Each method has its limitations. The fact that Paxil had the largest effect size in our dataset does not necessarily mean it is the most effective antidepressant. First, using different methodology, you get a different rank-order, so I would suggest not reading too much into it. Second, and perhaps more important, the difference between the Paxil effect size and most of the other antidepressants was not statistically significant. Third, even if the differences were significant, the larger effect size could be because the Paxil clinical trials program did a better job differentiating placebo responders compared to their competitors.

So, the counter-argument to the validity of the rank ordering in your paper might be, “Look, what you found is an artifact of the fact that some drug companies have just been very good at figuring out ways of conducting their studies to differentiate placebo responders from active drug responders.”
Yes, that is well put, and it is a valid argument. In fact, we didn’t write our paper in order to come up with an accurate rank ordering. Our purpose was to see whether and how much selective publication exaggerates the apparent efficacy of antidepressants. But the fact that our rank ordering is so different from Cipriani’s means that we can’t really have much confidence in the validity of either ranking. In my opinion, the best methodology would be to use both indirect (placebo) comparison data and also direct (head-to-head) comparison data. But I would be careful to restrict it to unbiased data vetted by the FDA, so that you avoid the influence of selective publication.

Well, how would their having included the placebo data have changed the head-to-head comparison data?
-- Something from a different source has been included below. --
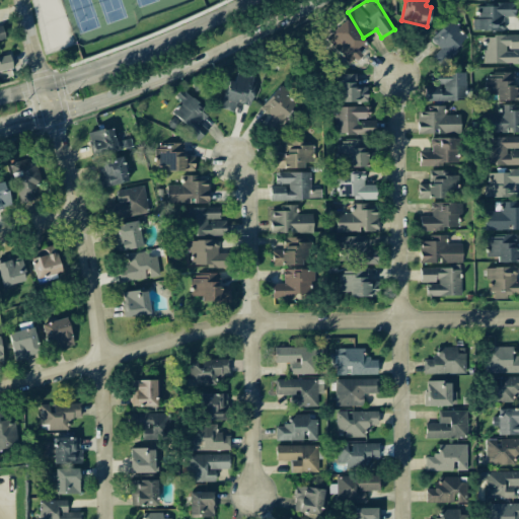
[(473,30),(504,30),(504,17),(514,16),(514,4),(476,5),(476,19),(472,19),(473,30)]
One can only speculate—maybe it would have brought their ranking more into line with ours, because it would have made our methodological approaches more similar. Perhaps in a few years we’ll have consensus on the best methodology and thus arrive at a ranking we can all agree on. I would suggest that the clinician not get too hung up on this issue, especially since even a consensus ranking may or may not apply to the individual patient in the office. What I think we can say is (a) all of the second-generation antidepressants are effective—they all work better than placebo, (b) their advantage over placebo is not as much as it appears to be in the published literature, and (c) if you've been disappointed that so many of your patients seem only partially responsive, maybe it’s because the published literature has inflated your expectations.